Published on July 9, 2019, at 8:52 a.m.
by Gabby DiCarlo.
Food is the perfect public relations tool because it can be so representative of a culture, organization and values, just by being itself.
Your phone buzzes and you look over to see the black Netflix logo pop up on your lock screen with a new notification, “Recommended for you: ‘Anthony Bourdain, Parts Unknown.'” You don’t have to meet your friends for dinner for another hour, so you flip through to a random episode and start season 4, episode 6. Bourdain is in Iran, and you watch as he glides through the culture with ease, stopping to visit with locals in their home for a Persian meal. You wonder about experiencing this yourself, only to realize all the roadblocks that stand between you and a trip to Iran.
The episode ends, and you leave to meet friends at an Eastern fusion restaurant. After watching an episode of “Parts Unknown,” you become inspired to step past the tikka masala and order a Persian stew. Many of the ingredients are foreign to you, but you try the stew anyway. You changed your perspective and actions based on one episode of a docu-series. You allowed your thoughts and habits to be changed based on food — it’s quite interesting. Bourdain’s love for food and culture helped break down your walls, and maybe now you’ll start to love Persian food, too.
The new coffee shop down the street makes the most beautiful latte art. It also sells gluten-free doughnuts from a local bakery outside of your city, a partnership cultivated out of a shared love for products and customers. You whip out your phone to snap a picture of the handcrafted latte and gluten-free doughnut for your Instagram story because you want to show the world that you are enjoying coffee on a Saturday morning. You add the location sticker of the coffee shop and tag both the bakery and coffee shop so your friends can visit their profiles and learn more about where you got this beautiful coffee and doughnut combo because it’s so heart eyes emoji.
You took it upon yourself to show off organizations and their products to those you know while serving your own needs — they just received free PR. Based on your social post, one of your followers may change coffee shops and now recommend this one to friends, all because you wanted to share its beautiful food.
Food helps to convey more than its physical purpose.

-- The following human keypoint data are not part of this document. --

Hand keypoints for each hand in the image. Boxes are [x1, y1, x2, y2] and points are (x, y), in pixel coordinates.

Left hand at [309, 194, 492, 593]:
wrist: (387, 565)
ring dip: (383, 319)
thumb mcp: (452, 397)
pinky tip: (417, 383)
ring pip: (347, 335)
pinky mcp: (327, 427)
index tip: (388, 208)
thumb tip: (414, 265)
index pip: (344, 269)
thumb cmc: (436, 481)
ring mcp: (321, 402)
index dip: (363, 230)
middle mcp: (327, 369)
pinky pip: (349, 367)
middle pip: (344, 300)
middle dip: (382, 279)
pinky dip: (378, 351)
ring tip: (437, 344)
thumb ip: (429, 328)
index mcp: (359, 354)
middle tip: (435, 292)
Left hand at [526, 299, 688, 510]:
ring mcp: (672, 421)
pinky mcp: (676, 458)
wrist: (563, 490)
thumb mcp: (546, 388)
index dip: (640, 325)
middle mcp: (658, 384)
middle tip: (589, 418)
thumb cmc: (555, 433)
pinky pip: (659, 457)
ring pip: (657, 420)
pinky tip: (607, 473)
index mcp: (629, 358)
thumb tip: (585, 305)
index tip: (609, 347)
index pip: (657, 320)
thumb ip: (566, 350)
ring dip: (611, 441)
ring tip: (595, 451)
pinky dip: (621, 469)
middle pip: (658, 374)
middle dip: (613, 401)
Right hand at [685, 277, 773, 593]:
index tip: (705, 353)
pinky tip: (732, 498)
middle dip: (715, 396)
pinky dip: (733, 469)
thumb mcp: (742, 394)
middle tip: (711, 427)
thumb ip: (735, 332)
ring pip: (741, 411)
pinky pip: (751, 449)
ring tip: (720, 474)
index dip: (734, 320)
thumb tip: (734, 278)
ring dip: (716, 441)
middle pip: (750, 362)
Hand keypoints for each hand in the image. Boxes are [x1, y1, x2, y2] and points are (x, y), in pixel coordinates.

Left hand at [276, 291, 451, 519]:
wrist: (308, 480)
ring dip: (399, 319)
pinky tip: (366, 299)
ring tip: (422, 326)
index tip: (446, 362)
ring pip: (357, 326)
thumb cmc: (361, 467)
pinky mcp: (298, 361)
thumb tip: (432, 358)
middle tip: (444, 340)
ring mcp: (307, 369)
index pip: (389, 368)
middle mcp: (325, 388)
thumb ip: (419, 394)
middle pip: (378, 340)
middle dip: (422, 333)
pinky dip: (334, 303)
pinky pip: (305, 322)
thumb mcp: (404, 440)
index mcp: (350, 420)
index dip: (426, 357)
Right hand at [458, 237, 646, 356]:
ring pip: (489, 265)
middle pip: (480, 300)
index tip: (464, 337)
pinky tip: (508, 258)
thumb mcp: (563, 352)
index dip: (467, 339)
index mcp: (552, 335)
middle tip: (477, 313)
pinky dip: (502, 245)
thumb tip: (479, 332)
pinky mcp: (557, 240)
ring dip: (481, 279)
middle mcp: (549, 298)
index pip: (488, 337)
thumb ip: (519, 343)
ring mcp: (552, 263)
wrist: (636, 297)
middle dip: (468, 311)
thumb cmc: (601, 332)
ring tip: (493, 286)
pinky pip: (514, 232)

Food is a vehicle for culture, ideas, passion, art and more. This makes it the ultimate representation tool. It can stand for so much, yet be so simple. Everyone loves to see “food porn” of gooey cheese pulls and a bowl of spaghetti being spun in a humongous wheel of aged parmesan. The flip side of beautiful food is that which tastes delicious, but looks — well — ugly.
Chef and restaurateur David Chang hosts “Ugly Delicious,” a Netflix docu-series highlighting ugly, yet delicious foods from around the world. Chang, accompanied by guests such as Aziz Ansari, Jimmy Kimmel, Nick Kroll and world-renowned chefs, delves into the culture and meaning behind such cuisine. Each food can show the history and love of whoever makes it, along with the cultural values, local ingredients and socio-economic status.
Food can be easily changed and framed to fit a purpose, whether it be art, sustenance or a livelihood. That’s why it’s the ultimate PR tool.